Making Today Count: Preparing for Back-to-School!
The 2018-2019 school year is upon us!
I have always looked forward to the start of a new school year, as a teacher, administrator, and Superintendent of Schools. The excitement is contagious for both our school staff and students. I recently spoke with a student and her mother at the local Target store while they were purchasing school materials in preparation for the upcoming school year. Both the student and parent were enthusiastically talking about the possibilities that the new school year could bring, from time spent in the school marching band to new challenges from an Advanced Placement course. I felt the excitement of the student as she spoke about her hopes for the upcoming year.
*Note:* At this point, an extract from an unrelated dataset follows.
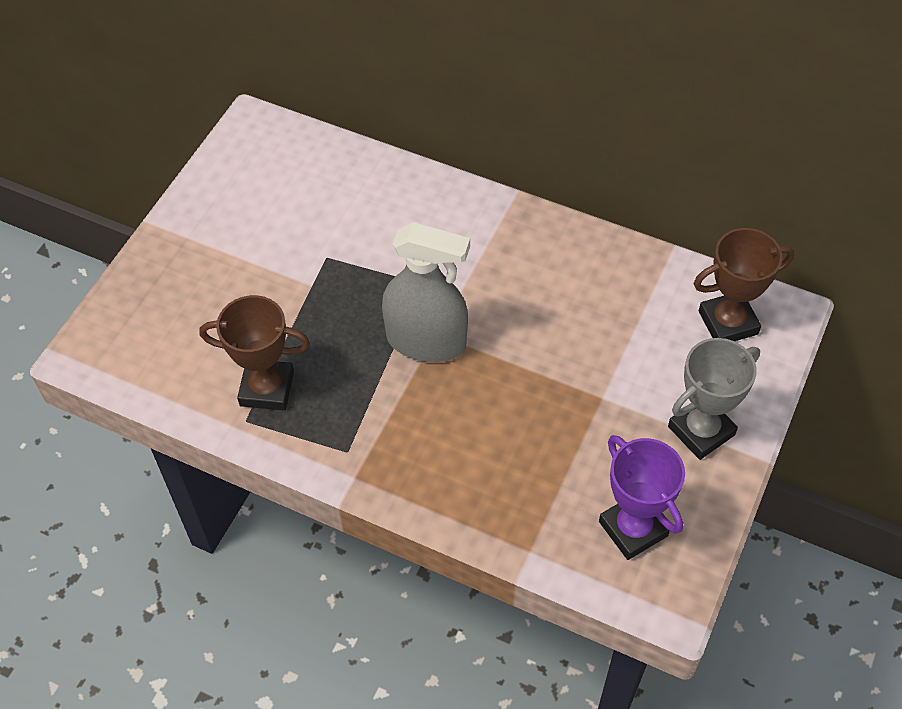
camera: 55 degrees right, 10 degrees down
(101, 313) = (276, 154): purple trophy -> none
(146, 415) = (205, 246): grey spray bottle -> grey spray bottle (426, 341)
It reminded me of the excitement felt each year as I plan for the implementation of our annual goals, initiatives, and planned visits to each of our schools. Expecting the unknown, and experiencing feelings of uncertainty, can be both invigorating and a bit worrisome.
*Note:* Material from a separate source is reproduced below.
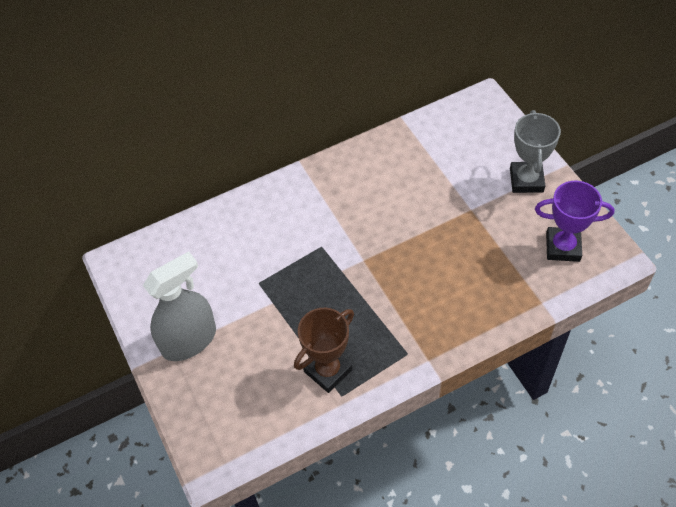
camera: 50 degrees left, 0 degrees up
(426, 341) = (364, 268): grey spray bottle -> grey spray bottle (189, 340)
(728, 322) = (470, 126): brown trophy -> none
Feelings of uncertainly can be heightened for our students in the “transition years,” – students entering kindergarten or first grade, students moving from elementary to the intermediate school, or students entering middle school and high school. We recognize that these transition years bring more challenges to students as they enter a larger building with more students and staff, encounter different expectations, and experience new self-management skills. The anxiety that students may feel in anticipation of this transition is quite normal, and they need to be reminded that school staff will support them during this important time.
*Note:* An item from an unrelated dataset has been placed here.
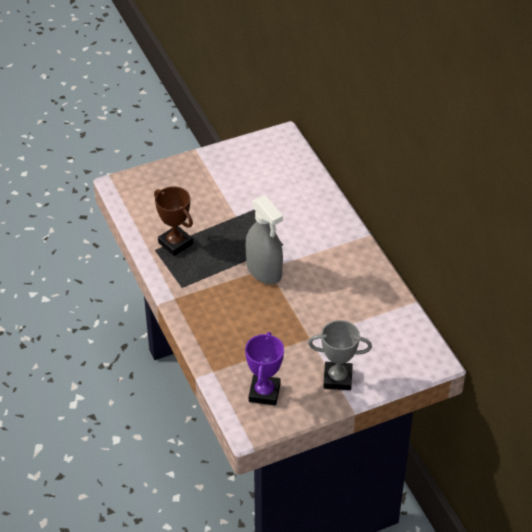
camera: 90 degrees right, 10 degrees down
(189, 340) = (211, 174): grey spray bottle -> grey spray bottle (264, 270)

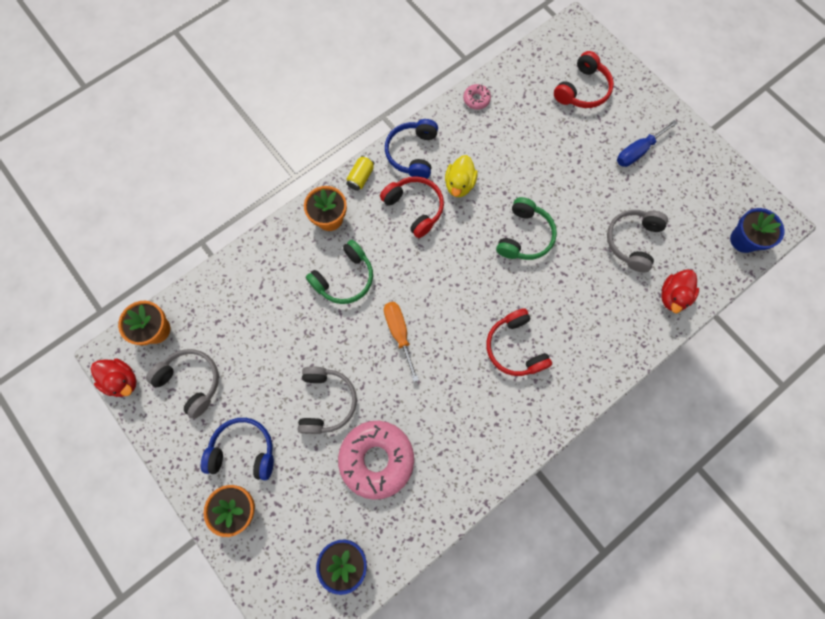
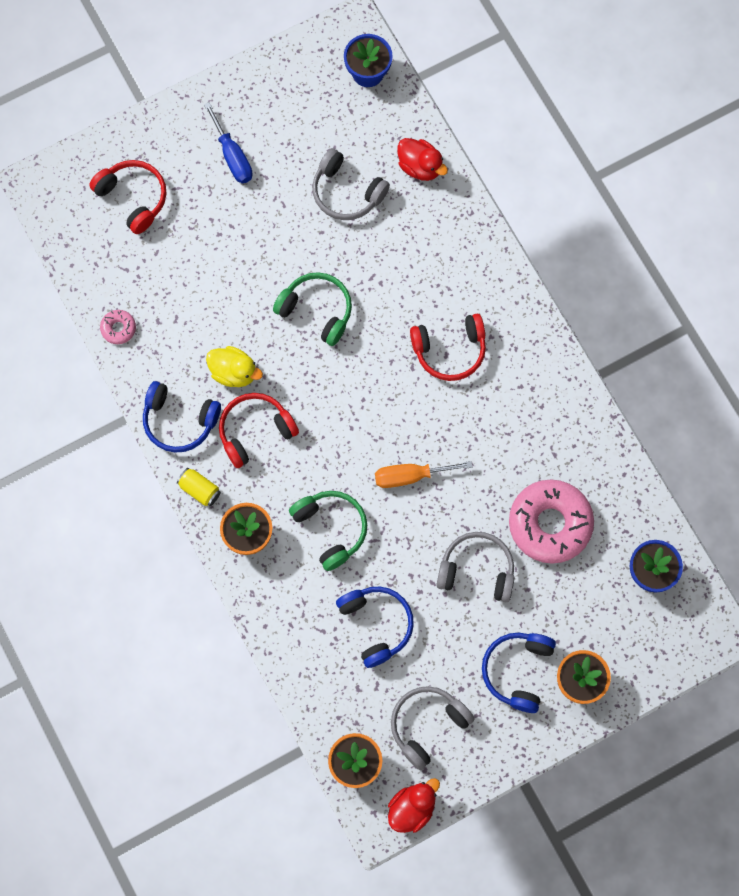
camera: 80 degrees left, 0 degrees up
(270, 327) = (376, 625): none -> blue headphones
I recently read an informational article about back-to-school planning published by MindShift, an educational podcast focused on the exploration on the future of learning, cultural and technological trends, and innovation in education: https://www.kqed.org/mindshift/49130/tips-to-help-kids-with-back-to-school-anxiety. The article titled “Tips to help kids with back to school anxiety,” offers strategies to help students make the transition effectively back to school. As noted in the article by Lynn Bufka, a practicing psychologist who also works at the American Psychological Association, “Going back to school is a transition for everyone …. no matter the age of the child or if they’ve been to school before.” This applies to both students and their parents. The transition can be significant to everyone in the family, but there are proven tips for making the transition successful, from creating a positive expectation to starting the back-to-school routine early.
We have been busy preparing for the start of the school year, and are excited for students to arrive on August 27. The day will be special for everyone, both students and staff!